POSIX AIO is implemented using threads in libc and Linux AIO (io_submit, etc) only works with O_DIRECT (no kernel caching) and there are other issues depending on underlying filesystem driver.

Is there any solution?

2 comments

https://nikhilm.github.io/uvbook/filesystem.html

> The libuv filesystem operations are different from socket operations. Socket operations use the non-blocking operations provided by the operating system. Filesystem operations use blocking functions internally, but invoke these functions in a thread pool and notify watchers registered with the event loop when application interaction is required.

I'm not familiar with libuv but is there a dedicated "watcher" thread in a thread pool that the kernel wakes up when when the disk driver has completed that I/O that it was sleeping on? If so is there a dedicated "watcher" thread for each non-blocking I/O request handled by libuv?
There is no watcher: threads get parked by the kernel as "not runnable" while they perform the I/O operation.

When the operation is finished, then they become runnable again so the kernel scheduler runs them--that is, it runs the code that comes after the I/O operation.

This code (from libuv) notifies the requester that the operation is complete.

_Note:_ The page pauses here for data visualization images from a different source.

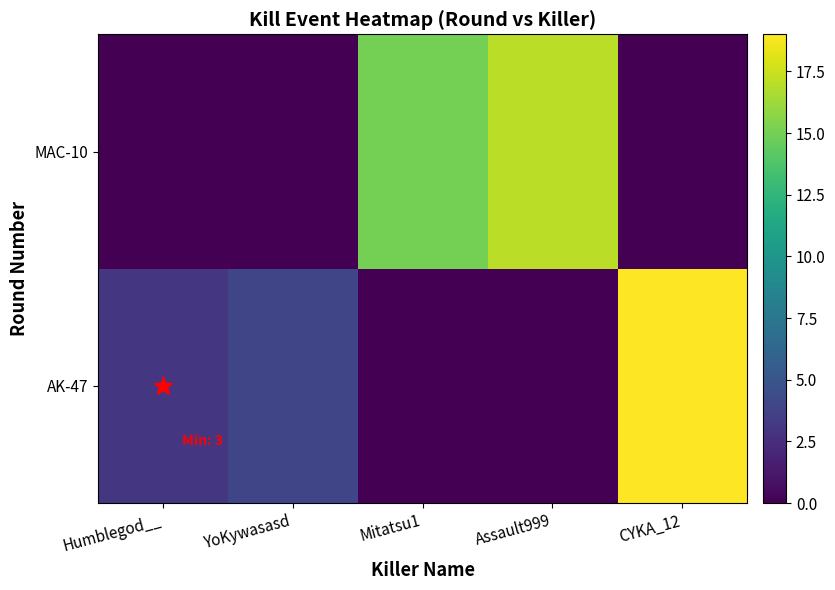

Which series changed the most between YoKywasasd and Mitatsu1?

MAC-10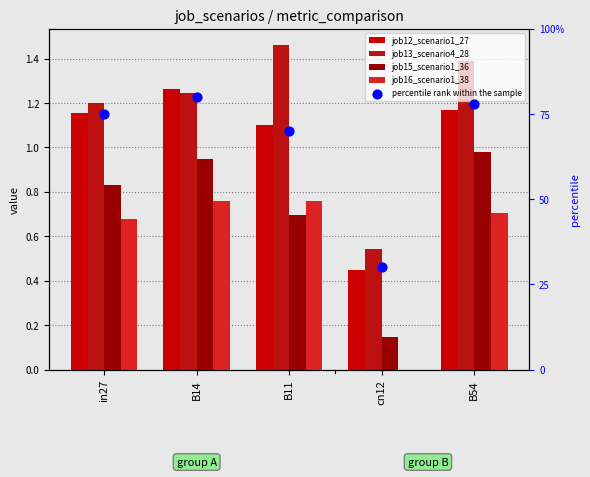

At which category is the sum across all series the highest?

B54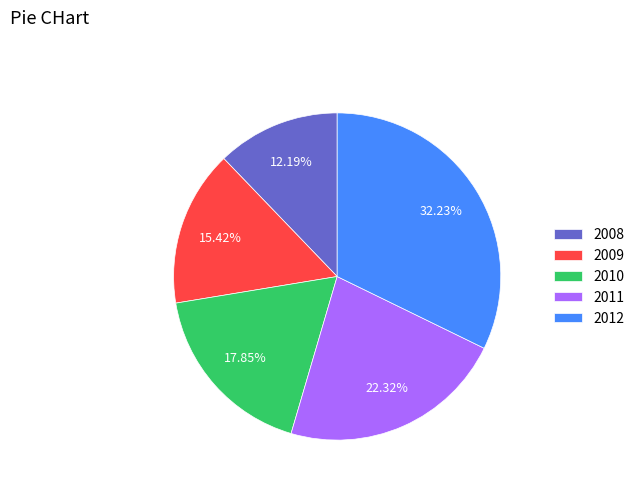

Approximately how many times larger is the value at 2008 compared to 2012?

0.4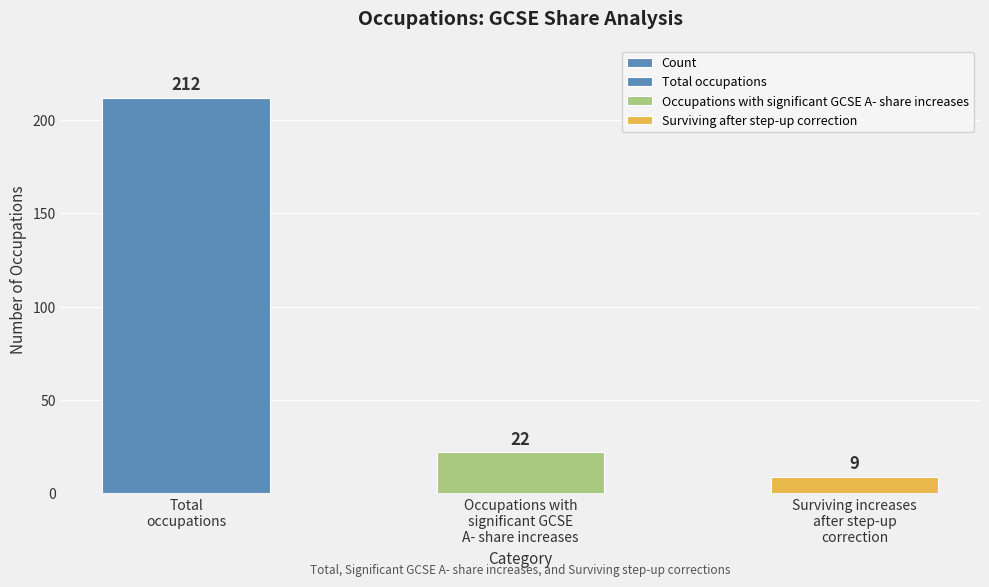

What is the sum of all values?

243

Thanks. So is the libuv package implemented as two distinct components then consisting of:

1) The main event loop thread.

2) a thread pool of "workers" which make the actual I/O request and sleep while waiting for the I/O. Then when a "worker" thread is set to runnable again by the kernel(because it's I/O request has been completed)notifies the main event loop thread via a signal?

Is that correct?

That's correct, except the notification back is probably via some queue (think of futures or Go channels) rather than signals.
I see that makes sense. Cheers.
I’m not familiar at that level.
Yes a user space thread pool which is what node.js does on top of libuv.